TASK GOAL:
Go line by line through the records below. Copy whichever lines contain the string "procesar".
:: RECORDS FOR THE TASK ::
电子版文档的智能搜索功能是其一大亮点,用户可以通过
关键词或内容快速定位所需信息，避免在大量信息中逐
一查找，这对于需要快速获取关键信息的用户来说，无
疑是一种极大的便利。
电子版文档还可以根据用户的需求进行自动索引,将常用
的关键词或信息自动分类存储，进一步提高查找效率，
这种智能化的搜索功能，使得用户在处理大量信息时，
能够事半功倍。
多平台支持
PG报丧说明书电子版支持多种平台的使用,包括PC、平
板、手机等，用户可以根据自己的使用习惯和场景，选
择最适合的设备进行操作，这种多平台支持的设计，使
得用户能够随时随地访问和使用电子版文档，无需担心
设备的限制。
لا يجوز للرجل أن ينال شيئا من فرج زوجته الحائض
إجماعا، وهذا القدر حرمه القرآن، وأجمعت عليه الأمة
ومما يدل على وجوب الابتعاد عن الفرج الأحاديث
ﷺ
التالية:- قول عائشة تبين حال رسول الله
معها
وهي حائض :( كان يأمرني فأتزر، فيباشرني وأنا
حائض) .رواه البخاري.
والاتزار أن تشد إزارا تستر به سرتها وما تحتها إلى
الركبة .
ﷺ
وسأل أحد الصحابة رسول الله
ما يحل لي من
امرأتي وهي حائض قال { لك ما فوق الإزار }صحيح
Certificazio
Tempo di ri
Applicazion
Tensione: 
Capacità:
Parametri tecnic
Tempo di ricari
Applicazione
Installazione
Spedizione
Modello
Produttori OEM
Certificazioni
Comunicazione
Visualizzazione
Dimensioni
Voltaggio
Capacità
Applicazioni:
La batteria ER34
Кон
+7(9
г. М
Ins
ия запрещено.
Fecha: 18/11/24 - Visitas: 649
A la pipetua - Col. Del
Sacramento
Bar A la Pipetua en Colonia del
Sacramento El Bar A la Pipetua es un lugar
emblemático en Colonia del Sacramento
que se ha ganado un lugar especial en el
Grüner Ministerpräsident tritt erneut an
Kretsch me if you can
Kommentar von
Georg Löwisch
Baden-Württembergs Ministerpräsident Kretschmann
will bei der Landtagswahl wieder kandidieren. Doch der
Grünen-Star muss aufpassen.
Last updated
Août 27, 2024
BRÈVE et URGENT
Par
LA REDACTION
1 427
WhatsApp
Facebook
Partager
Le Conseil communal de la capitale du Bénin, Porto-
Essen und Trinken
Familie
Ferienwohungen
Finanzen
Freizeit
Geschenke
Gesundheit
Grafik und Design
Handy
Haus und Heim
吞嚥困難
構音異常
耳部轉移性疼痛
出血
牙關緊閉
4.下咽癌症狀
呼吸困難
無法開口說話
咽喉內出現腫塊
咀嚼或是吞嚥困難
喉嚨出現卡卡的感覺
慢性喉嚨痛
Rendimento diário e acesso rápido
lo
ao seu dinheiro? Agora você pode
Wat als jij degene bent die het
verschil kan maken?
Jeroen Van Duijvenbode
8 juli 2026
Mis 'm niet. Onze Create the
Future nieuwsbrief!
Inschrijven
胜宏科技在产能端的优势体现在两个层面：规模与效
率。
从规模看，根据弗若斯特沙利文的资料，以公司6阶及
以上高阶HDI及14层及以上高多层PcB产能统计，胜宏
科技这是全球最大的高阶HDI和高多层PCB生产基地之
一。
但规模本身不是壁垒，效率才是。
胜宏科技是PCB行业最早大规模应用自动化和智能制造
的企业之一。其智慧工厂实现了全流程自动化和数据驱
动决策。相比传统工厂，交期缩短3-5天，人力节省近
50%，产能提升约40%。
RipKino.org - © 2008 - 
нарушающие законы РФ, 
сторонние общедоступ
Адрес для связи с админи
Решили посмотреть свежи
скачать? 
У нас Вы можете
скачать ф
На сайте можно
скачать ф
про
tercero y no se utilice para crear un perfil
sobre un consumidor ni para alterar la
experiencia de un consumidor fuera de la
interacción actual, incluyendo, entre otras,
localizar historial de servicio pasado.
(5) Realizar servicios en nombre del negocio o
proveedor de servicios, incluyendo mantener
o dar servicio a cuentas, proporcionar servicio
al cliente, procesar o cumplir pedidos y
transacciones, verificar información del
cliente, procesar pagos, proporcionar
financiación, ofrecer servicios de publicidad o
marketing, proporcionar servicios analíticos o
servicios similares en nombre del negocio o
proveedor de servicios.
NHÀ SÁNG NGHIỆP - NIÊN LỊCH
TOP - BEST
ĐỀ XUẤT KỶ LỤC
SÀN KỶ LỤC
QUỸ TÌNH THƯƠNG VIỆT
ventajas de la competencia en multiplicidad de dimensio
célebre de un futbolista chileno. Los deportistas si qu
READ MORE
:::
RESULT FOR THIS EXERCISE:
al cliente, procesar o cumplir pedidos y
cliente, procesar pagos, proporcionar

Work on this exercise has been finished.